Breast cancer is the leading cause of cancer related death in women. Quercetin is a flavonol shown to have anti-carcinogenic actions. However, few studies have investigated the dose-dependent effects of quercetin on tumorigenesis and none have used the C3(1)/SV40 Tag breast cancer mouse model. At 4 weeks of age female C3(1)/SV40 Tag mice were randomized to one of four dietary treatments (n = 15–16/group): control (no quercetin), low-dose quercetin (0.02% diet), moderate-dose quercetin (0.2% diet), or high-dose quercetin (2% diet). Tumor number and volume was assessed twice a week and at sacrifice (20 wks). Results showed an inverted ‘U’ dose-dependent effect of dietary quercetin on tumor number and volume; at sacrifice the moderate dose was most efficacious and reduced tumor number 20% and tumor volume 78% compared to control mice (C3-Con: 9.0 ± 0.9; C3-0.2%: 7.3 ± 0.9) and (C3-Con: 2061.8 ± 977.0 mm3; and C3-0.2%: 462.9 ± 75.9 mm3). Tumor volume at sacrifice was also reduced by the moderate dose compared to the high and low doses (C3-2%: 1163.2 ± 305.9 mm3; C3-0.02%: 1401.5 ± 555.6 mm3), as was tumor number (C3-2%: 10.7 ± 1.3 mm3; C3-0.02%: 8.1 ± 1.1 mm3).
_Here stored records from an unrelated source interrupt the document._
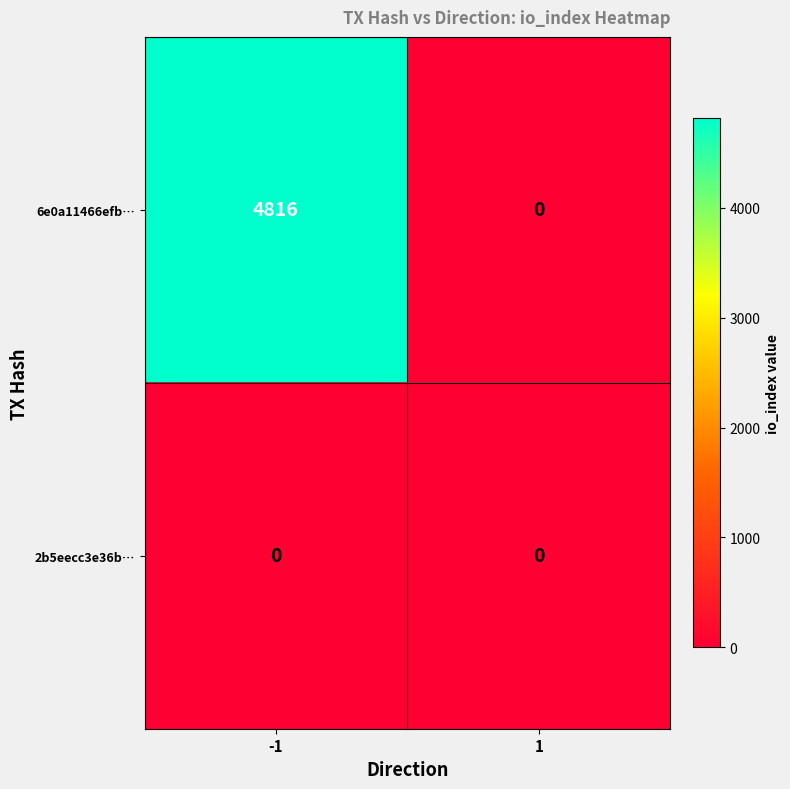

Rank the series by their maximum value, from lowest to highest.

2b5eecc3e36b…, 6e0a11466efb…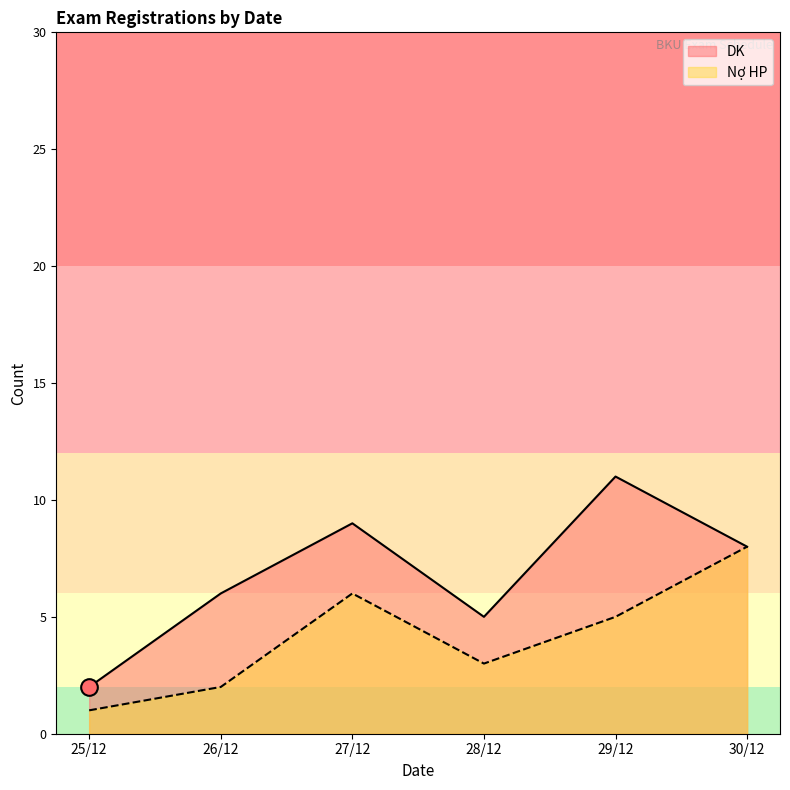

At 30/12, list the series in order from largest to smallest.

DK, Nợ HP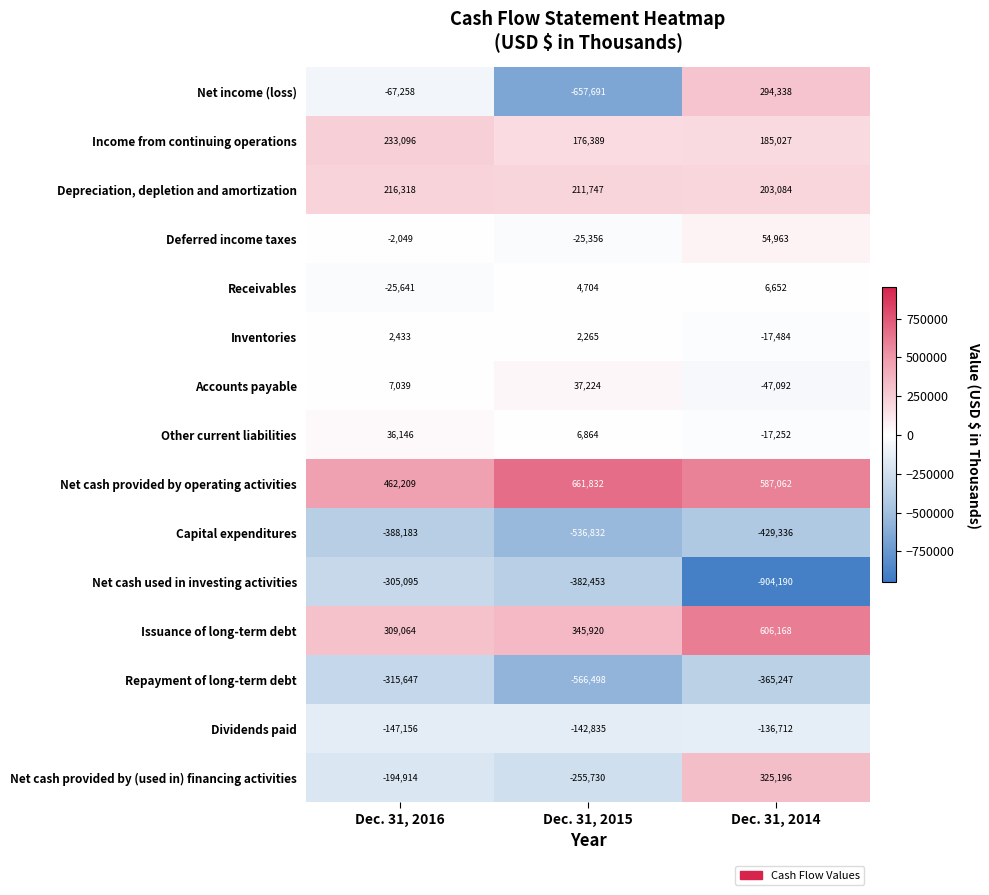

What is the difference between the Inventories values at Dec. 31, 2016 and Dec. 31, 2014?

19917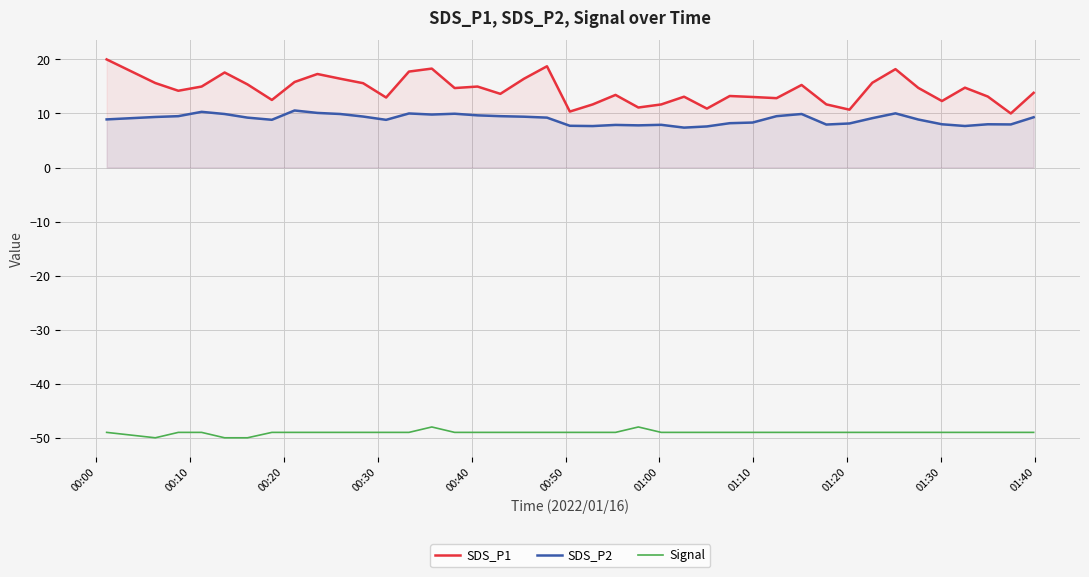

True or false: SDS_P2 and Signal intersect in this chart.

False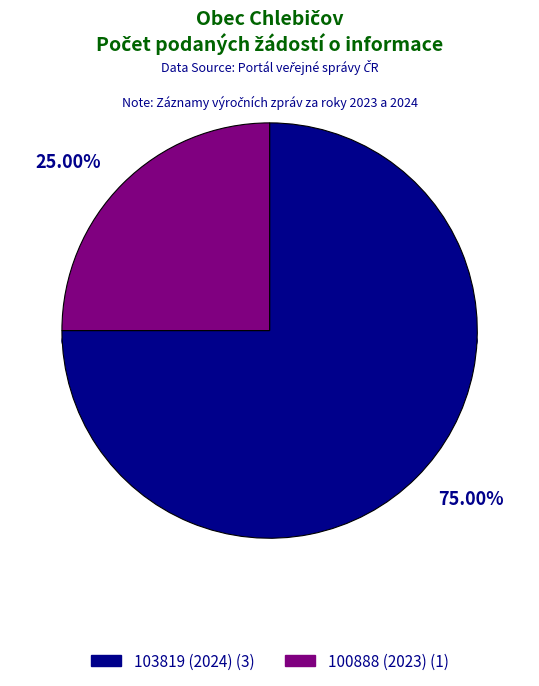

To the nearest percent, what is the difference between the 100888 (2023) and 103819 (2024) slice percentages?

50%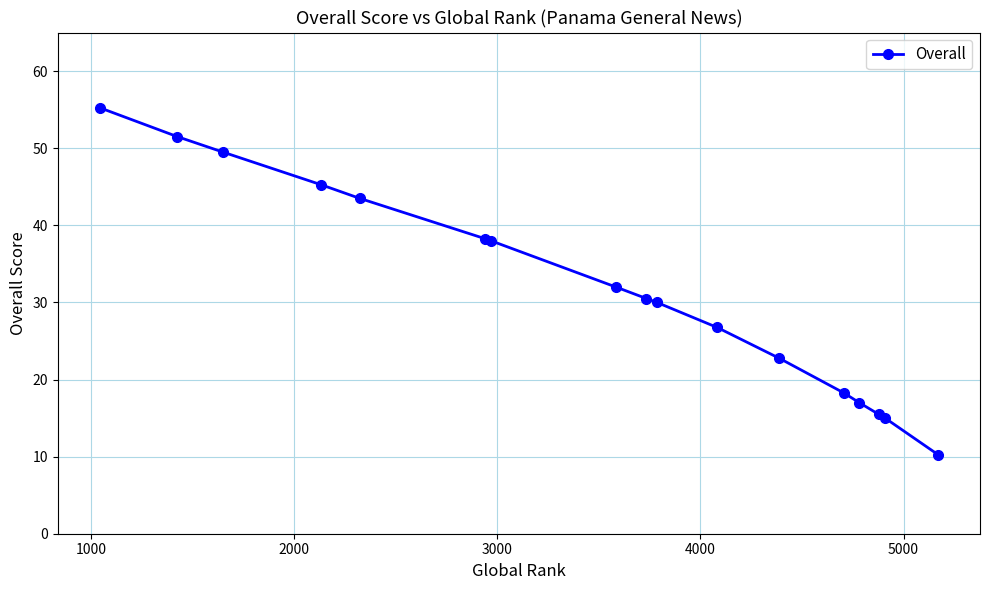

What is the difference between the maximum and minimum values?

45.0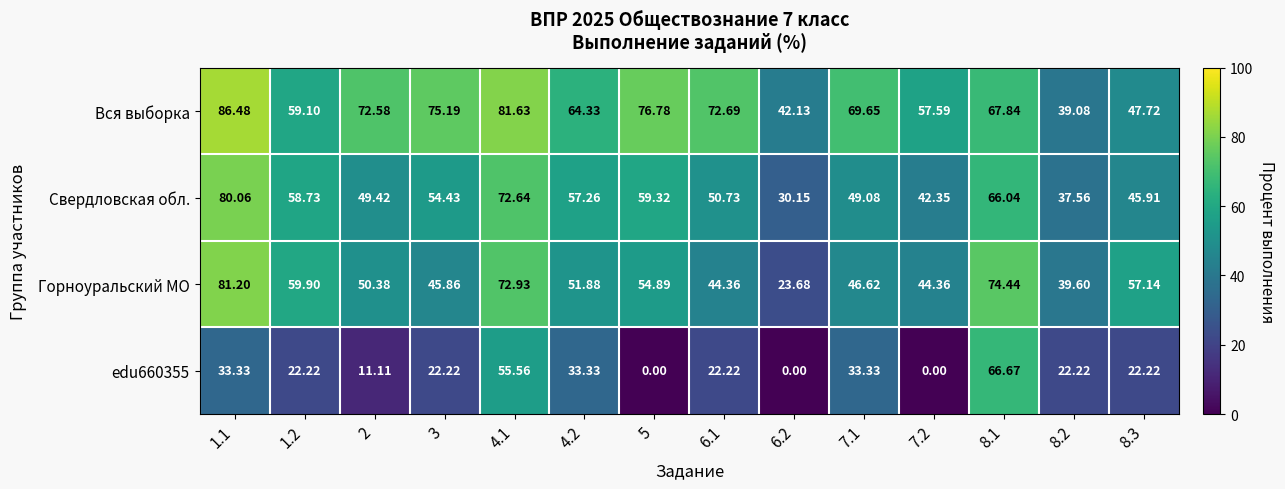

Between 4.1 and 8.2, which series saw the biggest shift?

Вся выборка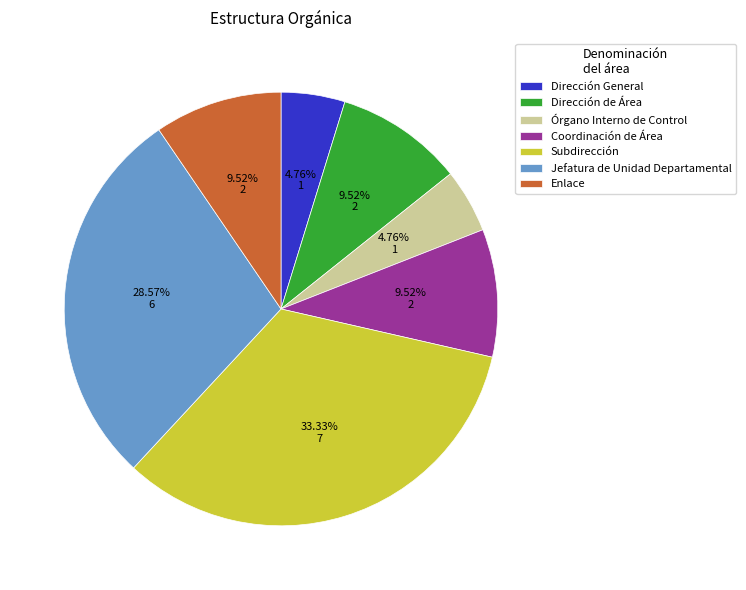

Is there any slice that represents more than half of the pie?

No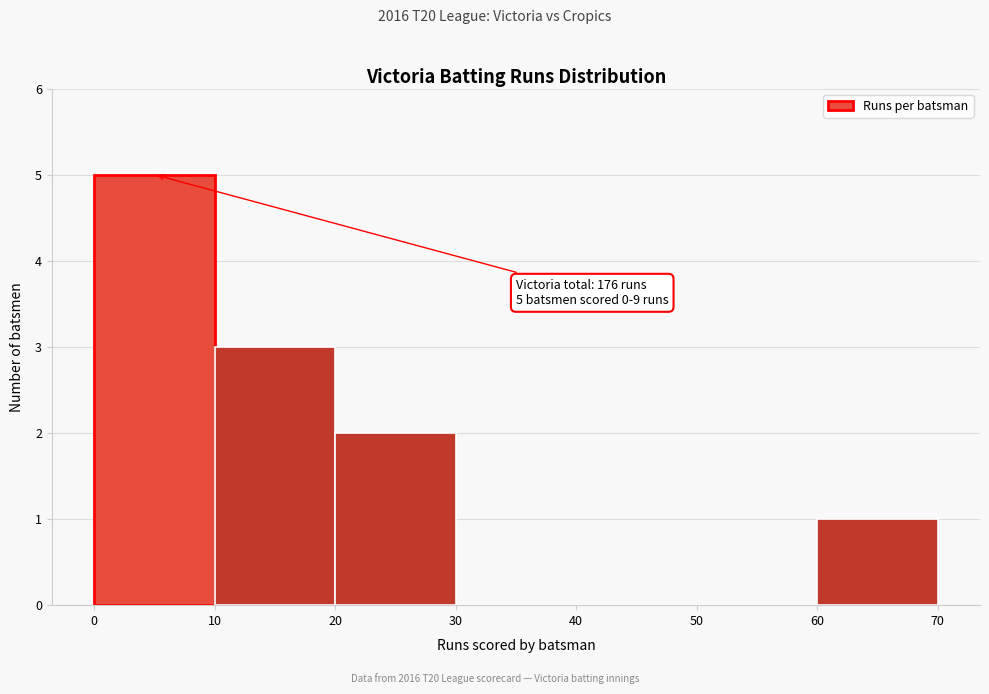

Which range on the x-axis has the tallest bar?

0 to 10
Gene expression microarray analysis performed on mammary glands from C3-Con and C3-0.2% mice determined that 31 genes were down-regulated and 9 genes were up-regulated more than 2-fold (P < 0.05) by quercetin treatment. We report the novel finding that there is a distinct dose-dependent effect of quercetin on tumor number and volume in a transgenic mouse model of human breast cancer, which is associated with a specific gene expression signature related to quercetin treatment.